*Material supplied*:
*** Block opens ***
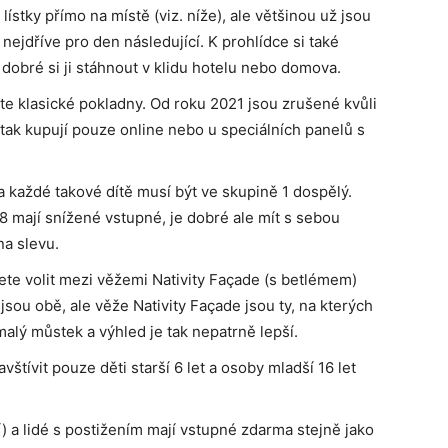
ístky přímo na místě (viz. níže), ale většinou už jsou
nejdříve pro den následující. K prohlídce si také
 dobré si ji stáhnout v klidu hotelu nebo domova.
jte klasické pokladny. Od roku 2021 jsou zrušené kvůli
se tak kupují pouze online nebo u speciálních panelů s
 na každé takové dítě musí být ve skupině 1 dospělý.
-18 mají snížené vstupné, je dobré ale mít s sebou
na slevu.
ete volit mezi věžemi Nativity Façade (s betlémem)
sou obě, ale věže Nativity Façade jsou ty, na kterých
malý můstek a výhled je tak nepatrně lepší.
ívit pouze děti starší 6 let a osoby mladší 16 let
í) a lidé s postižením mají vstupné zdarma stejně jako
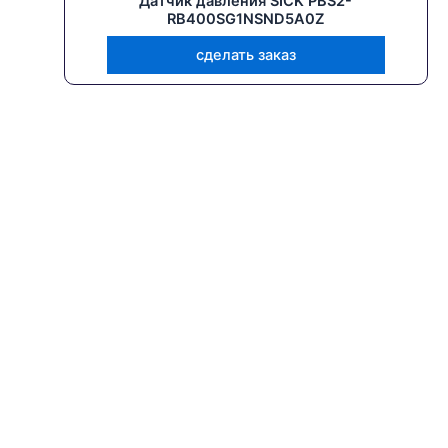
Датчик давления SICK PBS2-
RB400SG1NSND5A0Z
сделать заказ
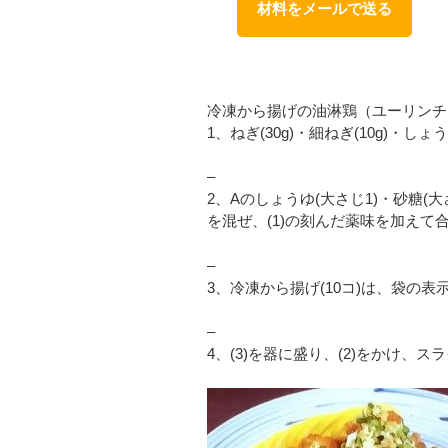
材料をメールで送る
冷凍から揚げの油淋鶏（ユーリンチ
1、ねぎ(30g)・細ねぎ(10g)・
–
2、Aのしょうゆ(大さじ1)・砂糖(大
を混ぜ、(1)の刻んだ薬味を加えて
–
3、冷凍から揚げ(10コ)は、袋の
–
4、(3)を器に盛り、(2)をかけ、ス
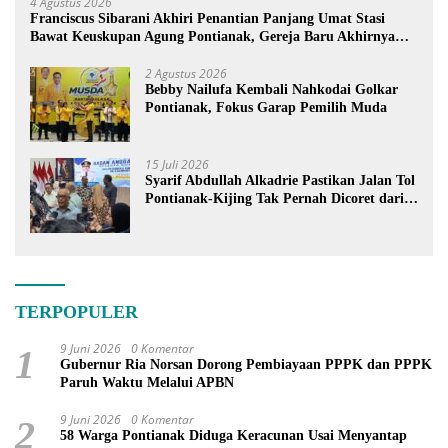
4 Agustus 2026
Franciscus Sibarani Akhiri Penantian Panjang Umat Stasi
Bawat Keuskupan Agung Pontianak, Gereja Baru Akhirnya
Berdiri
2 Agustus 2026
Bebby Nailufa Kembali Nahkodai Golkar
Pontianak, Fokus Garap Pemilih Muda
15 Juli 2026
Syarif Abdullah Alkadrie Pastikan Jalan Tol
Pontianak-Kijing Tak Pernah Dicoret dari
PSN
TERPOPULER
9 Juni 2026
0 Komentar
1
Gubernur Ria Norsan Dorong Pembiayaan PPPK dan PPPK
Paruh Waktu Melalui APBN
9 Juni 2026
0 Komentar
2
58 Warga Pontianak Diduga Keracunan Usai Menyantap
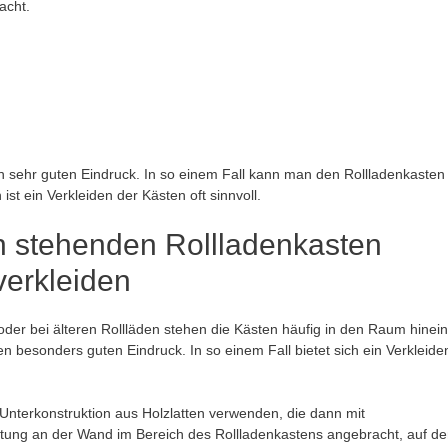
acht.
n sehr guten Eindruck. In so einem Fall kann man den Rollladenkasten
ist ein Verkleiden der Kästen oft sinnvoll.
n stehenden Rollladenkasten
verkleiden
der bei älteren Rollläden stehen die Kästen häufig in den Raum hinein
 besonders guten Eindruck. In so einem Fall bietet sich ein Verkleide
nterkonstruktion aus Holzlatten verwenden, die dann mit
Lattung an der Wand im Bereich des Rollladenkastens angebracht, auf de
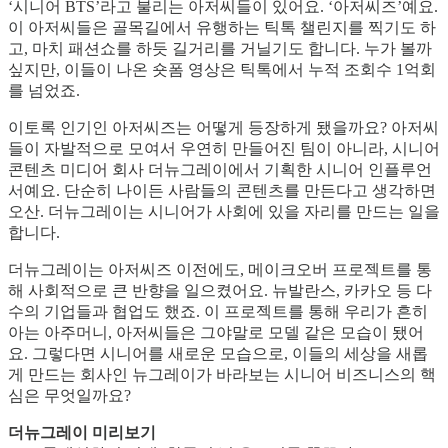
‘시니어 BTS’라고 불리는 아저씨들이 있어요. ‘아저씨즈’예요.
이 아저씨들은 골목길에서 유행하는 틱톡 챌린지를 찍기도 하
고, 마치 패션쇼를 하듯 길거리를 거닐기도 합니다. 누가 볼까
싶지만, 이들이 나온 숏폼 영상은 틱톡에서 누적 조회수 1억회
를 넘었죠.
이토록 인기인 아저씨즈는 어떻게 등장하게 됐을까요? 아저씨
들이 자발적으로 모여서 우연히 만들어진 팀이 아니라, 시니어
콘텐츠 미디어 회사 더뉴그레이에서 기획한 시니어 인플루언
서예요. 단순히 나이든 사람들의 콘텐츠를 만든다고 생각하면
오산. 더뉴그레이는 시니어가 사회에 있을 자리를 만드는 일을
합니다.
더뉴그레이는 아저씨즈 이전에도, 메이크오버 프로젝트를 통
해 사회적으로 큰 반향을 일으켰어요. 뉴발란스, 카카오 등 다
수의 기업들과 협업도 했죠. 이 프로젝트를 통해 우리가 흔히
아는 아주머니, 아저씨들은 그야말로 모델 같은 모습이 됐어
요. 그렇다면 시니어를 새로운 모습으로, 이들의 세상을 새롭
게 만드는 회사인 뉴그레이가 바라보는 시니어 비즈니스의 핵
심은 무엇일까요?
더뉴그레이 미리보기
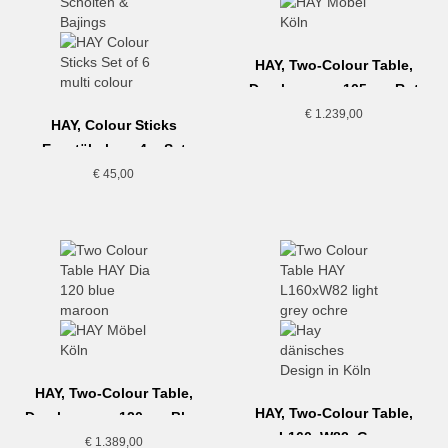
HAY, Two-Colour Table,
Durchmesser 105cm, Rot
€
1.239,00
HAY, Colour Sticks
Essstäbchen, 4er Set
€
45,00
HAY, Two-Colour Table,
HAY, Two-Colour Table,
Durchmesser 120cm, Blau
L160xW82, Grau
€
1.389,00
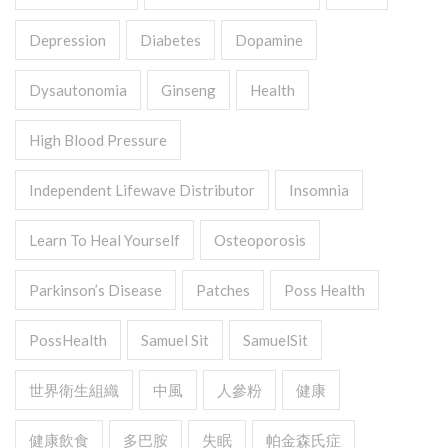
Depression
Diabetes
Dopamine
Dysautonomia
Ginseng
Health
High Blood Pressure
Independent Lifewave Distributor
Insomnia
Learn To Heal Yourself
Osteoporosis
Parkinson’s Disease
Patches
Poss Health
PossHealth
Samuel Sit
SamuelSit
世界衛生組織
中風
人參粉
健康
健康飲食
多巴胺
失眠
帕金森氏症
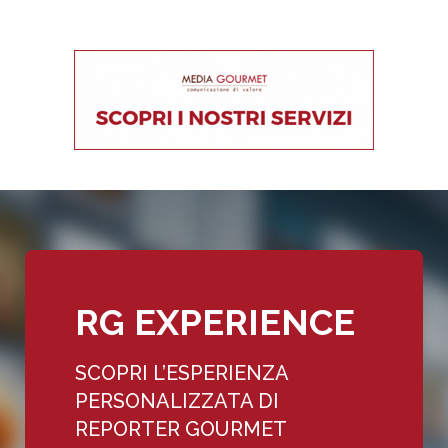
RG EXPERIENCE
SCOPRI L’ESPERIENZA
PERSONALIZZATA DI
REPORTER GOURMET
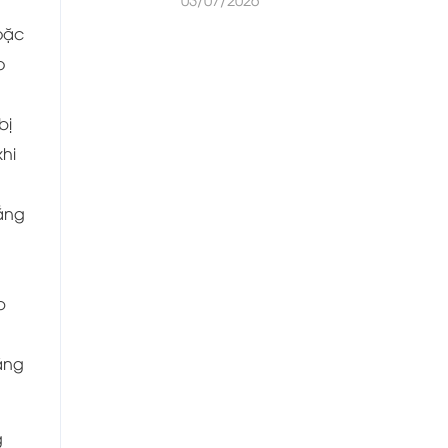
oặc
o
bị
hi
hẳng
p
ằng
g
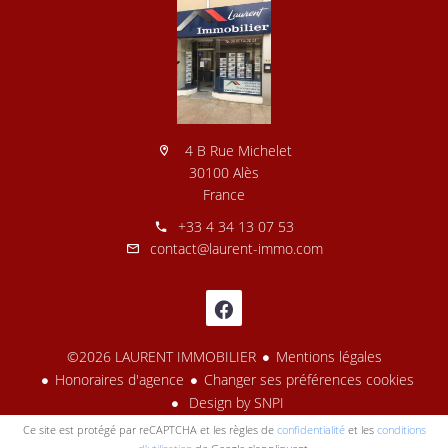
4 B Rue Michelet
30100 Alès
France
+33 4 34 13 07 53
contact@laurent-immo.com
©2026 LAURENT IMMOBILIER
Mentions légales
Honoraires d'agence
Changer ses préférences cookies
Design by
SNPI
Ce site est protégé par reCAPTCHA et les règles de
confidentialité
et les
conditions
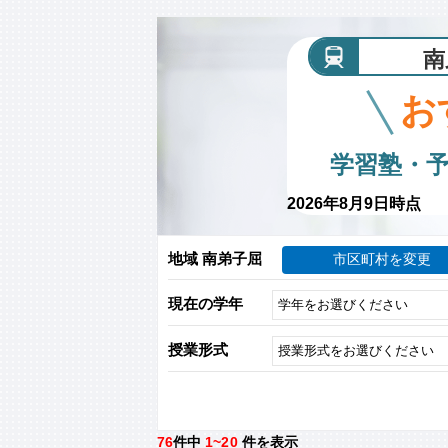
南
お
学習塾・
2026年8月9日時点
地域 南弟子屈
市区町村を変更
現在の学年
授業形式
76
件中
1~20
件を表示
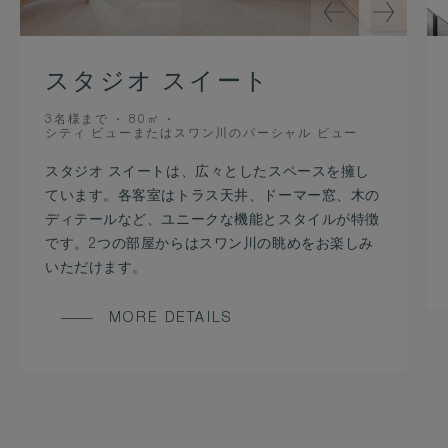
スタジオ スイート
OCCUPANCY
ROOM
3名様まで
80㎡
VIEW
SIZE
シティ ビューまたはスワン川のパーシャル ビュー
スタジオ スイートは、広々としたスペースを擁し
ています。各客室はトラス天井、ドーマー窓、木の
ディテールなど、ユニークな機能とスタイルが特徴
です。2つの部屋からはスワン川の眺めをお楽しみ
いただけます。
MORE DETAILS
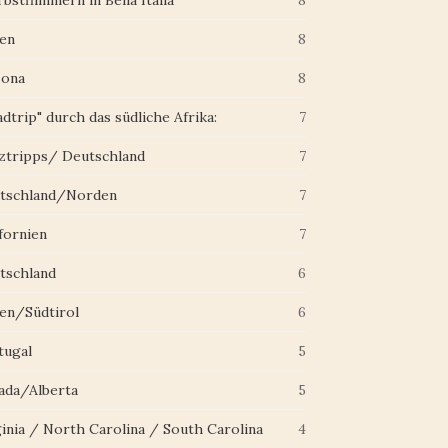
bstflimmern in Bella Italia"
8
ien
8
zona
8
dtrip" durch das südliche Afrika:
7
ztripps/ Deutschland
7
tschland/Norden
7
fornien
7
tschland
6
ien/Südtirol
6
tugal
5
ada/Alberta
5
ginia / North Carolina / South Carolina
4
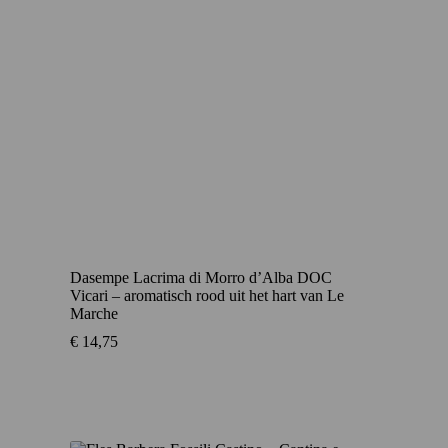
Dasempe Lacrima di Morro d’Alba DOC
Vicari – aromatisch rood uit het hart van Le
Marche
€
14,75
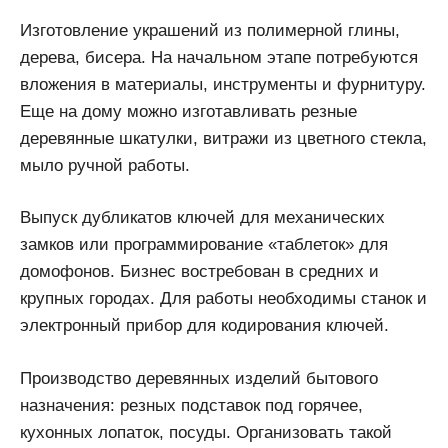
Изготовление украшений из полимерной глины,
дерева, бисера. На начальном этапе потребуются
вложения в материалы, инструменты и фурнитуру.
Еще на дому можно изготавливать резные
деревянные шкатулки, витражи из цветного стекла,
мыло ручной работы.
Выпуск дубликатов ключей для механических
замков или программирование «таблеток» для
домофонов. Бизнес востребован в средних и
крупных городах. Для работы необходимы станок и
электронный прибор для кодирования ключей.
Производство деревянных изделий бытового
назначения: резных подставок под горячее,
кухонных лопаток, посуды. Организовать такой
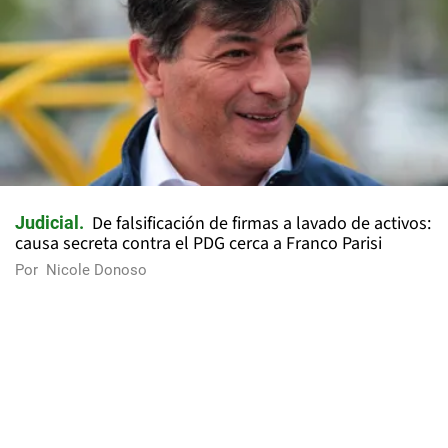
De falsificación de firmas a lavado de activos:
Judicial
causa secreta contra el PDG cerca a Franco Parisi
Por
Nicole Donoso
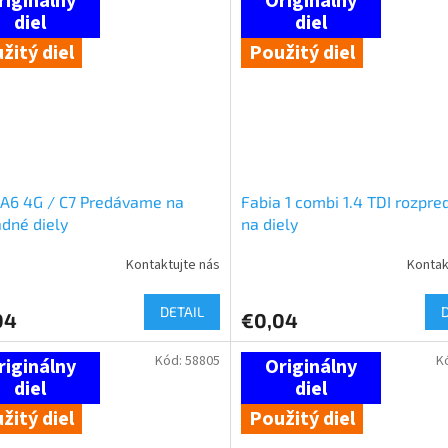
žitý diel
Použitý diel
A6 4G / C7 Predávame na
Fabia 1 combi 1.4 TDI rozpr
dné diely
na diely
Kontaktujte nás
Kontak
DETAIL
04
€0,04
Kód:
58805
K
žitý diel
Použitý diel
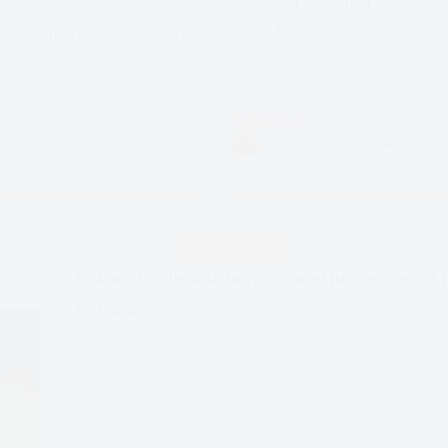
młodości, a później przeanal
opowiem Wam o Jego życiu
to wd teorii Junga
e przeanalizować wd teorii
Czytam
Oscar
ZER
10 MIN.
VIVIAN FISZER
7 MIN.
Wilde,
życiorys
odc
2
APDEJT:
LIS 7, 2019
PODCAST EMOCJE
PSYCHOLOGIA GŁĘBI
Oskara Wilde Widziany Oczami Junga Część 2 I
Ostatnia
*** Block closes ***
*What to do*:
Copy the text from all of the records above, character for character, and leave the pictures out of your answer.

*Output of the exercise*:
ístky přímo na místě (viz. níže), ale většinou už jsou
nejdříve pro den následující. K prohlídce si také
 dobré si ji stáhnout v klidu hotelu nebo domova.
jte klasické pokladny. Od roku 2021 jsou zrušené kvůli
se tak kupují pouze online nebo u speciálních panelů s
 na každé takové dítě musí být ve skupině 1 dospělý.
-18 mají snížené vstupné, je dobré ale mít s sebou
na slevu.
ete volit mezi věžemi Nativity Façade (s betlémem)
sou obě, ale věže Nativity Façade jsou ty, na kterých
malý můstek a výhled je tak nepatrně lepší.
ívit pouze děti starší 6 let a osoby mladší 16 let
í) a lidé s postižením mají vstupné zdarma stejně jako
Датчик давления SICK PBS2-
RB400SG1NSND5A0Z
сделать заказ
材料をメールで送る
冷凍から揚げの油淋鶏（ユーリンチ
1、ねぎ(30g)・細ねぎ(10g)・
–
2、Aのしょうゆ(大さじ1)・砂糖(大
を混ぜ、(1)の刻んだ薬味を加えて
–
3、冷凍から揚げ(10コ)は、袋の
–
4、(3)を器に盛り、(2)をかけ、ス
4 Agustus 2026
Franciscus Sibarani Akhiri Penantian Panjang Umat Stasi
Bawat Keuskupan Agung Pontianak, Gereja Baru Akhirnya
Berdiri
2 Agustus 2026
Bebby Nailufa Kembali Nahkodai Golkar
Pontianak, Fokus Garap Pemilih Muda
15 Juli 2026
Syarif Abdullah Alkadrie Pastikan Jalan Tol
Pontianak-Kijing Tak Pernah Dicoret dari
PSN
TERPOPULER
9 Juni 2026
0 Komentar
1
Gubernur Ria Norsan Dorong Pembiayaan PPPK dan PPPK
Paruh Waktu Melalui APBN
9 Juni 2026
0 Komentar
2
58 Warga Pontianak Diduga Keracunan Usai Menyantap
acht.
n sehr guten Eindruck. In so einem Fall kann man den Rollladenkasten
ist ein Verkleiden der Kästen oft sinnvoll.
n stehenden Rollladenkasten
verkleiden
der bei älteren Rollläden stehen die Kästen häufig in den Raum hinein
 besonders guten Eindruck. In so einem Fall bietet sich ein Verkleide
nterkonstruktion aus Holzlatten verwenden, die dann mit
Lattung an der Wand im Bereich des Rollladenkastens angebracht, auf de
‘시니어 BTS’라고 불리는 아저씨들이 있어요. ‘아저씨즈’예요.
이 아저씨들은 골목길에서 유행하는 틱톡 챌린지를 찍기도 하
고, 마치 패션쇼를 하듯 길거리를 거닐기도 합니다. 누가 볼까
싶지만, 이들이 나온 숏폼 영상은 틱톡에서 누적 조회수 1억회
를 넘었죠.
이토록 인기인 아저씨즈는 어떻게 등장하게 됐을까요? 아저씨
들이 자발적으로 모여서 우연히 만들어진 팀이 아니라, 시니어
콘텐츠 미디어 회사 더뉴그레이에서 기획한 시니어 인플루언
서예요. 단순히 나이든 사람들의 콘텐츠를 만든다고 생각하면
오산. 더뉴그레이는 시니어가 사회에 있을 자리를 만드는 일을
합니다.
더뉴그레이는 아저씨즈 이전에도, 메이크오버 프로젝트를 통
해 사회적으로 큰 반향을 일으켰어요. 뉴발란스, 카카오 등 다
수의 기업들과 협업도 했죠. 이 프로젝트를 통해 우리가 흔히
아는 아주머니, 아저씨들은 그야말로 모델 같은 모습이 됐어
요. 그렇다면 시니어를 새로운 모습으로, 이들의 세상을 새롭
게 만드는 회사인 뉴그레이가 바라보는 시니어 비즈니스의 핵
심은 무엇일까요?
더뉴그레이 미리보기
HAY, Two-Colour Table,
Durchmesser 105cm, Rot
€
1.239,00
HAY, Colour Sticks
Essstäbchen, 4er Set
€
45,00
HAY, Two-Colour Table,
HAY, Two-Colour Table,
Durchmesser 120cm, Blau
L160xW82, Grau
€
1.389,00
Depression
Diabetes
Dopamine
Dysautonomia
Ginseng
Health
High Blood Pressure
Independent Lifewave Distributor
Insomnia
Learn To Heal Yourself
Osteoporosis
Parkinson’s Disease
Patches
Poss Health
PossHealth
Samuel Sit
SamuelSit
世界衛生組織
中風
人參粉
健康
健康飲食
多巴胺
失眠
帕金森氏症
RG EXPERIENCE
SCOPRI L’ESPERIENZA
PERSONALIZZATA DI
REPORTER GOURMET
oặc
o
bị
hi
hẳng
p
ằng
g
4 B Rue Michelet
30100 Alès
France
+33 4 34 13 07 53
contact@laurent-immo.com
©2026 LAURENT IMMOBILIER
Mentions légales
Honoraires d'agence
Changer ses préférences cookies
Design by
SNPI
Ce site est protégé par reCAPTCHA et les règles de
confidentialité
et les
conditions
南
お
学習塾・
2026年8月9日時点
地域 南弟子屈
市区町村を変更
現在の学年
授業形式
76
件中
1~20
件を表示
スタジオ スイート
OCCUPANCY
ROOM
3名様まで
80㎡
VIEW
SIZE
シティ ビューまたはスワン川のパーシャル ビュー
スタジオ スイートは、広々としたスペースを擁し
ています。各客室はトラス天井、ドーマー窓、木の
ディテールなど、ユニークな機能とスタイルが特徴
です。2つの部屋からはスワン川の眺めをお楽しみ
いただけます。
MORE DETAILS
bstflimmern in Bella Italia"
8
ien
8
zona
8
dtrip" durch das südliche Afrika:
7
ztripps/ Deutschland
7
tschland/Norden
7
fornien
7
tschland
6
ien/Südtirol
6
tugal
5
ada/Alberta
5
ginia / North Carolina / South Carolina
4
Dasempe Lacrima di Morro d’Alba DOC
Vicari – aromatisch rood uit het hart van Le
Marche
€
14,75
Изготовление украшений из полимерной глины,
дерева, бисера. На начальном этапе потребуются
вложения в материалы, инструменты и фурнитуру.
Еще на дому можно изготавливать резные
деревянные шкатулки, витражи из цветного стекла,
мыло ручной работы.
Выпуск дубликатов ключей для механических
замков или программирование «таблеток» для
домофонов. Бизнес востребован в средних и
крупных городах. Для работы необходимы станок и
электронный прибор для кодирования ключей.
Производство деревянных изделий бытового
назначения: резных подставок под горячее,
кухонных лопаток, посуды. Организовать такой
De falsificación de firmas a lavado de activos:
Judicial
causa secreta contra el PDG cerca a Franco Parisi
Por
Nicole Donoso
žitý diel
Použitý diel
A6 4G / C7 Predávame na
Fabia 1 combi 1.4 TDI rozpr
dné diely
na diely
Kontaktujte nás
Kontak
DETAIL
04
€0,04
Kód:
58805
K
žitý diel
Použitý diel
młodości, a później przeanal
opowiem Wam o Jego życiu
to wd teorii Junga
e przeanalizować wd teorii
Czytam
Oscar
ZER
10 MIN.
VIVIAN FISZER
7 MIN.
Wilde,
życiorys
odc
2
APDEJT:
LIS 7, 2019
PODCAST EMOCJE
PSYCHOLOGIA GŁĘBI
Oskara Wilde Widziany Oczami Junga Część 2 I
Ostatnia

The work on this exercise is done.